Lay out every line of the data below as a Markdown table with two columns, Index for the row number and Text for the line, and skip blank lines. Leave the pictures out.

§

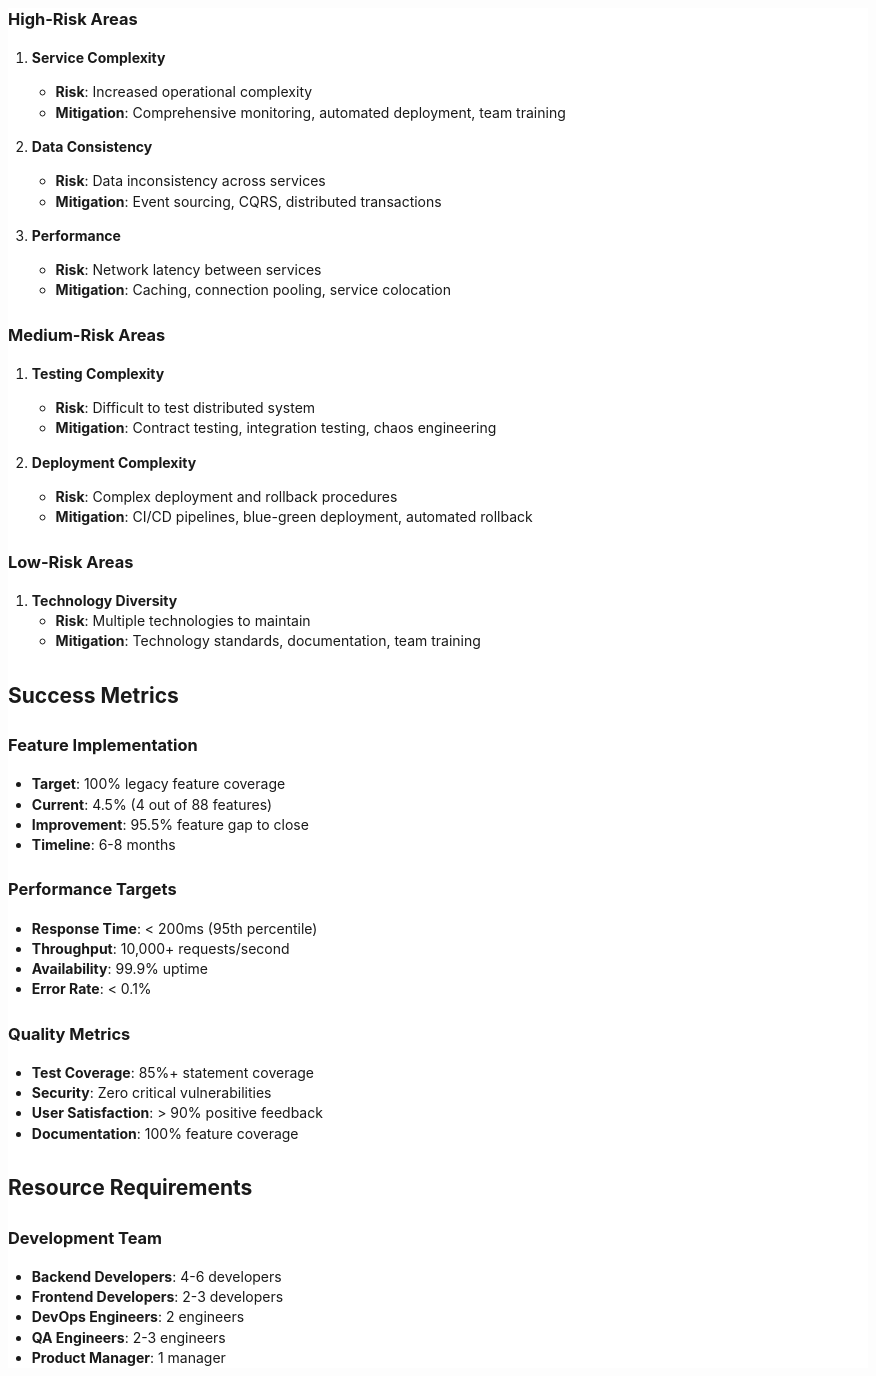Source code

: ### **High-Risk Areas**
1. **Service Complexity**
   - **Risk**: Increased operational complexity
   - **Mitigation**: Comprehensive monitoring, automated deployment, team training

2. **Data Consistency**
   - **Risk**: Data inconsistency across services
   - **Mitigation**: Event sourcing, CQRS, distributed transactions

3. **Performance**
   - **Risk**: Network latency between services
   - **Mitigation**: Caching, connection pooling, service colocation

### **Medium-Risk Areas**
1. **Testing Complexity**
   - **Risk**: Difficult to test distributed system
   - **Mitigation**: Contract testing, integration testing, chaos engineering

2. **Deployment Complexity**
   - **Risk**: Complex deployment and rollback procedures
   - **Mitigation**: CI/CD pipelines, blue-green deployment, automated rollback

### **Low-Risk Areas**
1. **Technology Diversity**
   - **Risk**: Multiple technologies to maintain
   - **Mitigation**: Technology standards, documentation, team training

## Success Metrics

### **Feature Implementation**
- **Target**: 100% legacy feature coverage
- **Current**: 4.5% (4 out of 88 features)
- **Improvement**: 95.5% feature gap to close
- **Timeline**: 6-8 months

### **Performance Targets**
- **Response Time**: < 200ms (95th percentile)
- **Throughput**: 10,000+ requests/second
- **Availability**: 99.9% uptime
- **Error Rate**: < 0.1%

### **Quality Metrics**
- **Test Coverage**: 85%+ statement coverage
- **Security**: Zero critical vulnerabilities
- **User Satisfaction**: > 90% positive feedback
- **Documentation**: 100% feature coverage

## Resource Requirements

### **Development Team**
- **Backend Developers**: 4-6 developers
- **Frontend Developers**: 2-3 developers
- **DevOps Engineers**: 2 engineers
- **QA Engineers**: 2-3 engineers
- **Product Manager**: 1 manager

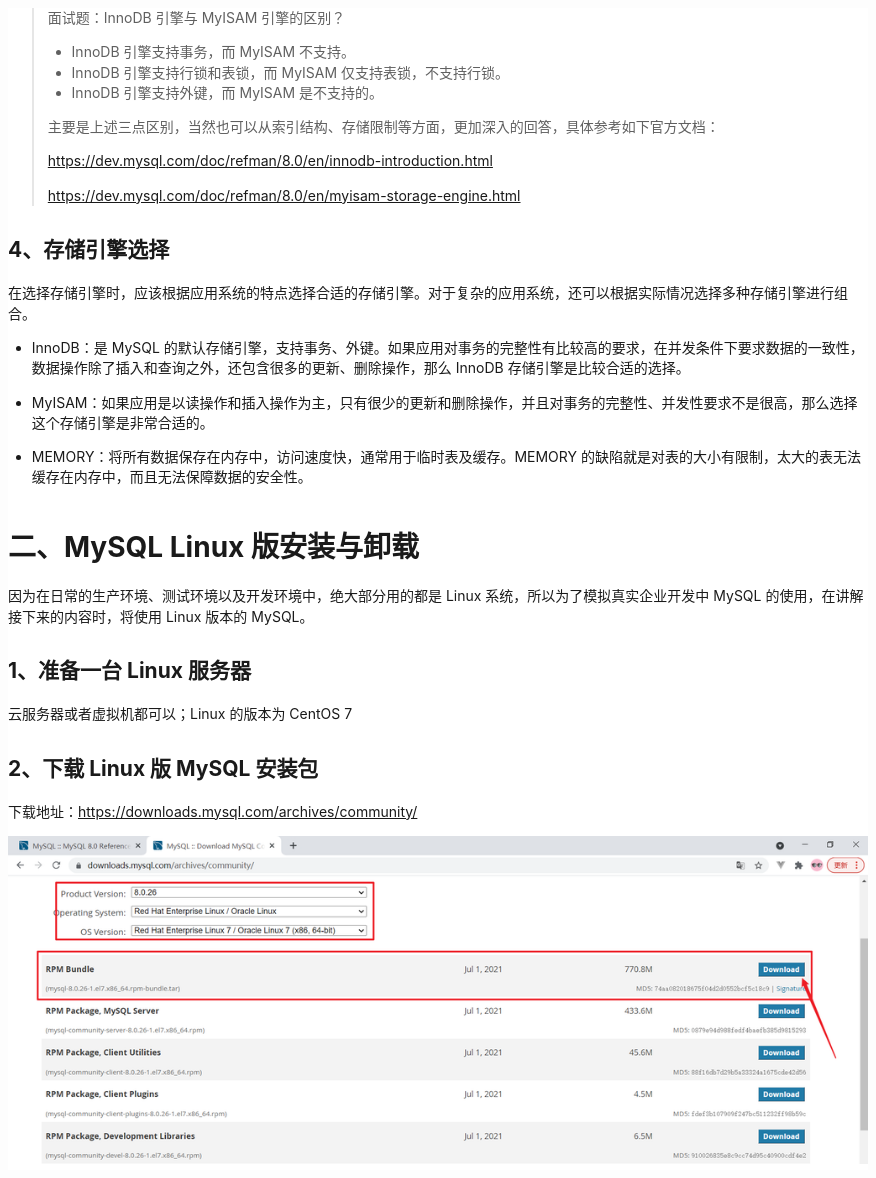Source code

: > 面试题：InnoDB 引擎与 MyISAM 引擎的区别？
>
> * InnoDB 引擎支持事务，而 MyISAM 不支持。
> * InnoDB 引擎支持行锁和表锁，而 MyISAM 仅支持表锁，不支持行锁。
> * InnoDB 引擎支持外键，而 MyISAM 是不支持的。
>
> 主要是上述三点区别，当然也可以从索引结构、存储限制等方面，更加深入的回答，具体参考如下官方文档：
>
> <https://dev.mysql.com/doc/refman/8.0/en/innodb-introduction.html>
>
> <https://dev.mysql.com/doc/refman/8.0/en/myisam-storage-engine.html>

## 4、存储引擎选择

在选择存储引擎时，应该根据应用系统的特点选择合适的存储引擎。对于复杂的应用系统，还可以根据实际情况选择多种存储引擎进行组合。

* InnoDB：是 MySQL 的默认存储引擎，支持事务、外键。如果应用对事务的完整性有比较高的要求，在并发条件下要求数据的一致性，数据操作除了插入和查询之外，还包含很多的更新、删除操作，那么 InnoDB 存储引擎是比较合适的选择。

* MyISAM：如果应用是以读操作和插入操作为主，只有很少的更新和删除操作，并且对事务的完整性、并发性要求不是很高，那么选择这个存储引擎是非常合适的。

* MEMORY：将所有数据保存在内存中，访问速度快，通常用于临时表及缓存。MEMORY 的缺陷就是对表的大小有限制，太大的表无法缓存在内存中，而且无法保障数据的安全性。

# 二、MySQL Linux 版安装与卸载

因为在日常的生产环境、测试环境以及开发环境中，绝大部分用的都是 Linux 系统，所以为了模拟真实企业开发中 MySQL 的使用，在讲解接下来的内容时，将使用 Linux 版本的 MySQL。

## 1、准备一台 Linux 服务器

云服务器或者虚拟机都可以；Linux 的版本为 CentOS 7

## 2、下载 Linux 版 MySQL 安装包

下载地址：<https://downloads.mysql.com/archives/community/>

![image10](assets/image10.png)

§

Answer box —
| Index | Text |
|---|---|
| 1 | Source code |
| 2 | : ### **High-Risk Areas** |
| 3 | 1. **Service Complexity** |
| 4 |    - **Risk**: Increased operational complexity |
| 5 |    - **Mitigation**: Comprehensive monitoring, automated deployment, team training |
| 6 | 2. **Data Consistency** |
| 7 |    - **Risk**: Data inconsistency across services |
| 8 |    - **Mitigation**: Event sourcing, CQRS, distributed transactions |
| 9 | 3. **Performance** |
| 10 |    - **Risk**: Network latency between services |
| 11 |    - **Mitigation**: Caching, connection pooling, service colocation |
| 12 | ### **Medium-Risk Areas** |
| 13 | 1. **Testing Complexity** |
| 14 |    - **Risk**: Difficult to test distributed system |
| 15 |    - **Mitigation**: Contract testing, integration testing, chaos engineering |
| 16 | 2. **Deployment Complexity** |
| 17 |    - **Risk**: Complex deployment and rollback procedures |
| 18 |    - **Mitigation**: CI/CD pipelines, blue-green deployment, automated rollback |
| 19 | ### **Low-Risk Areas** |
| 20 | 1. **Technology Diversity** |
| 21 |    - **Risk**: Multiple technologies to maintain |
| 22 |    - **Mitigation**: Technology standards, documentation, team training |
| 23 | ## Success Metrics |
| 24 | ### **Feature Implementation** |
| 25 | - **Target**: 100% legacy feature coverage |
| 26 | - **Current**: 4.5% (4 out of 88 features) |
| 27 | - **Improvement**: 95.5% feature gap to close |
| 28 | - **Timeline**: 6-8 months |
| 29 | ### **Performance Targets** |
| 30 | - **Response Time**: < 200ms (95th percentile) |
| 31 | - **Throughput**: 10,000+ requests/second |
| 32 | - **Availability**: 99.9% uptime |
| 33 | - **Error Rate**: < 0.1% |
| 34 | ### **Quality Metrics** |
| 35 | - **Test Coverage**: 85%+ statement coverage |
| 36 | - **Security**: Zero critical vulnerabilities |
| 37 | - **User Satisfaction**: > 90% positive feedback |
| 38 | - **Documentation**: 100% feature coverage |
| 39 | ## Resource Requirements |
| 40 | ### **Development Team** |
| 41 | - **Backend Developers**: 4-6 developers |
| 42 | - **Frontend Developers**: 2-3 developers |
| 43 | - **DevOps Engineers**: 2 engineers |
| 44 | - **QA Engineers**: 2-3 engineers |
| 45 | - **Product Manager**: 1 manager |
| 46 | Source code |
| 47 | : > 面试题：InnoDB 引擎与 MyISAM 引擎的区别？ |
| 48 | > |
| 49 | > * InnoDB 引擎支持事务，而 MyISAM 不支持。 |
| 50 | > * InnoDB 引擎支持行锁和表锁，而 MyISAM 仅支持表锁，不支持行锁。 |
| 51 | > * InnoDB 引擎支持外键，而 MyISAM 是不支持的。 |
| 52 | > |
| 53 | > 主要是上述三点区别，当然也可以从索引结构、存储限制等方面，更加深入的回答，具体参考如下官方文档： |
| 54 | > |
| 55 | > <https://dev.mysql.com/doc/refman/8.0/en/innodb-introduction.html> |
| 56 | > |
| 57 | > <https://dev.mysql.com/doc/refman/8.0/en/myisam-storage-engine.html> |
| 58 | ## 4、存储引擎选择 |
| 59 | 在选择存储引擎时，应该根据应用系统的特点选择合适的存储引擎。对于复杂的应用系统，还可以根据实际情况选择多种存储引擎进行组合。 |
| 60 | * InnoDB：是 MySQL 的默认存储引擎，支持事务、外键。如果应用对事务的完整性有比较高的要求，在并发条件下要求数据的一致性，数据操作除了插入和查询之外，还包含很多的更新、删除操作，那么 InnoDB 存储引擎是比较合适的选择。 |
| 61 | * MyISAM：如果应用是以读操作和插入操作为主，只有很少的更新和删除操作，并且对事务的完整性、并发性要求不是很高，那么选择这个存储引擎是非常合适的。 |
| 62 | * MEMORY：将所有数据保存在内存中，访问速度快，通常用于临时表及缓存。MEMORY 的缺陷就是对表的大小有限制，太大的表无法缓存在内存中，而且无法保障数据的安全性。 |
| 63 | # 二、MySQL Linux 版安装与卸载 |
| 64 | 因为在日常的生产环境、测试环境以及开发环境中，绝大部分用的都是 Linux 系统，所以为了模拟真实企业开发中 MySQL 的使用，在讲解接下来的内容时，将使用 Linux 版本的 MySQL。 |
| 65 | ## 1、准备一台 Linux 服务器 |
| 66 | 云服务器或者虚拟机都可以；Linux 的版本为 CentOS 7 |
| 67 | ## 2、下载 Linux 版 MySQL 安装包 |
| 68 | 下载地址：<https://downloads.mysql.com/archives/community/> |
| 69 | ![image10](assets/image10.png) |